Do Interlock Devices Have GPS?

If you or a loved one has to get an ignition interlock device (IID) installed in your vehicle, you have a lot of questions. A common question we get is “do interlock devices have GPS?” The answer to your specific IID depends on where you live and your specific situation. ALCOLOCK and other interlock vendors make several different models of ignition interlock devices. Some have GPS capability, and some don’t.

All 50 states have ignition interlock laws, but they differ in some of the model requirements. All interlock devices installed in the United States must meet or exceed the National Highway Transportation Safety Administration (NHTSA) model specifications for ignition interlock devices. But those specifications mainly have to do with the precision, accuracy, and reporting capabilities of the devices.

It’s up to each state as to whether they require their interlock devices to have GPS capabilities, be camera-equipped, have real-time reporting capability, or have all of these additional capabilities above and beyond what a base model ignition interlock device has. And even if your state requires GPS functionality for some people, they may not require it for you. It may depend on your specific circumstances, and whether the courts or the DMV requires you to have an ignition interlock device installed.

Why Your Ignition Interlock Device Might Have GPS

States that require your ignition interlock device to have GPS capabilities do so because they want to keep track of where you are. This may be because you have additional driving restrictions that forbid you from driving at certain hours, or limit you to driving to and from work and school, for instance.

Many states that require interlock devices have GPS capabilities that also require them to have real-time reporting capabilities.

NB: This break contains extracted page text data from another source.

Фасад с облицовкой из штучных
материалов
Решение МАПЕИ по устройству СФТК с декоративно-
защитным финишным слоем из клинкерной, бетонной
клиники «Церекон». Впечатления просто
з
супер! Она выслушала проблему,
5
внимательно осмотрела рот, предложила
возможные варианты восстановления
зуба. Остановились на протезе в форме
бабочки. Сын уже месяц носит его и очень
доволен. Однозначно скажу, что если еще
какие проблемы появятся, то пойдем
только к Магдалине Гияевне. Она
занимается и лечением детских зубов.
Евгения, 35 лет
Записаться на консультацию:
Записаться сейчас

This means instead of your monitoring agency getting a monthly report of your startup and rolling retest results, they know within seconds that you have passed your test — or failed it. Real-time reporting coupled with GPS allows your monitoring agency to alert the authorities if they suspect you are attempting to drink and drive, or if you are violating other restricted driving program rules.

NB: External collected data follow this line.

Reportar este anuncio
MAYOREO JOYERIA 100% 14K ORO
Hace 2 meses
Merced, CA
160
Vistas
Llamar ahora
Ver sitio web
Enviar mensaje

How You Know If Your Interlock Device Has GPS

You will know from the beginning if your interlock device has GPS, because it will be spelled out in your restricted driving program paperwork. Other states have learned from the state of Minnesota. For a time, the state required all interlock devices to use GPS to track drivers’ locations, without informing the drivers they were doing so, and without consent. As a result, some of those drivers filed a class-action lawsuit.

The courts eventually dismissed the case, but Minnesota did change its law as a result.

At this time, several states require GPS on some or all of the ignition interlock devices installed in their state. Arizona, New York, Missouri, and several other states require GPS in some or all of their interlock programs.

If you need to have an ignition interlock device with GPS compatibility installed, ALCOLOCK can help. The ALCOLOCK LR is approved for judicially mandated programs, and is GPS and WiFi-compatible.

You can find out more about your state’s specific requirements for ignition interlock devices both on your program paperwork and on the DMV/DOT website. If you have any specific questions, you can contact your DUI lawyer, probation officer, or the DMV.

Schedule Your Ignition Interlock Device Installation

If you need to get an ignition interlock device installed, and we’re on your state’s list of approved vendors, ALCOLOCK is ready to help. We have ignition interlock device installation and service centers all across the country. Call the service location most convenient for you to set up your IID installation. You can also call ALCOLOCK directly at (866) 700-9300. We offer fast installation and affordable pricing for the duration of your interlock restricted driving program.

When scheduling your appointment, remember that you will need to have someone drive you to your installation appointment. You can drive only after the device is installed. You should plan on your installation appointment lasting about an hour. That time includes the technician performing the physical installation of the IID in your vehicle and calibrating it to you and anyone else who will be driving the vehicle. Your technician will also show you how to use it, and explain what all of the sounds, lights, and screen messages mean. Finally, before you get behind the wheel, you will schedule your first service visit. Those take about 20 minutes. Depending on your state and your program, those maybe every 30 days, or every 60 days.